- Died: 1571
- Other names: Menahem Ben Moses Bavli, Menahem ben Moshe ha-Bavli, Menahem ben Moshe HaBavli, Recanati, Menahem ben Moses ha-Bavli Recanati and Menachem Ben Moses HaBavli Rekanati
- Occupations: Rabbi and author
- Years active: 1500–1570s

= Menahem ben Moshe Bavli =

Menahem ben Moshe Bavli (Bavli meaning from Mesopotamia), also known as Menahem Ben Moshe ha-Bavli, (died 1571) was a Jewish rabbi and author of the 1571 book Ta'amei Ha-Misvot ("The Reasons For The Precepts").

==Life==
Although many details about his life are unknown, different stories say he was originally from Italy or Baghdad until moving to a variety of places.

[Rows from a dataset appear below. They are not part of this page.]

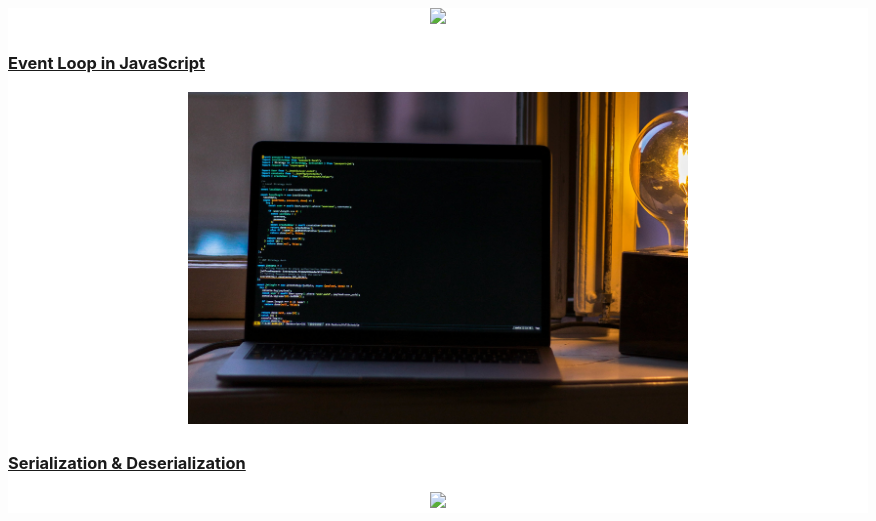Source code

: <a href="https://thefullstacklens.hashnode.dev/understanding-how-dns-works">
  <p align="center">
    <img width="500px" src="./assets/dns.jpeg">
  </p>
</a>

### [Event Loop in JavaScript](https://thefullstacklens.hashnode.dev/event-loop-in-javascript)

<a href="https://thefullstacklens.hashnode.dev/event-loop-in-javascript">
  <p align="center">
    <img width="500px" src="./assets/event-loop.jpeg">
  </p>
</a>

### [Serialization & Deserialization](https://thefullstacklens.hashnode.dev/serialization-and-deserialization)

<a href="https://thefullstacklens.hashnode.dev/serialization-and-deserialization">
  <p align="center">
    <img width="500px" src="./assets/serialization.jpeg">
  </p>
</a>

In 1522 and 1525, he was a dayan in Trikkala, Ottoman Greece until moving to Erez and also Safed, both in the Land of Israel (Ottoman Syria at the time), where his father and brother, Reuben, accompanied him, where they worked in wool dyeing. Menahem was also a correspondent of Joseph ben Ephraim Karo. Menahem was considered one of the town's best scholars and published Maran le-Even ha-Ezer in which he insinuated being a student of Jacob Beran. He visited Egypt until returning to Safed and eventually going to Hebron in 1540, where was one of a group of important Sephardic Jewish scholars living there in the 16th century, after acquiring land from the Karaites.

Russian-Hebrew poet David Vogel used one of Menachem' works after Vogel visited Paris and Palestine.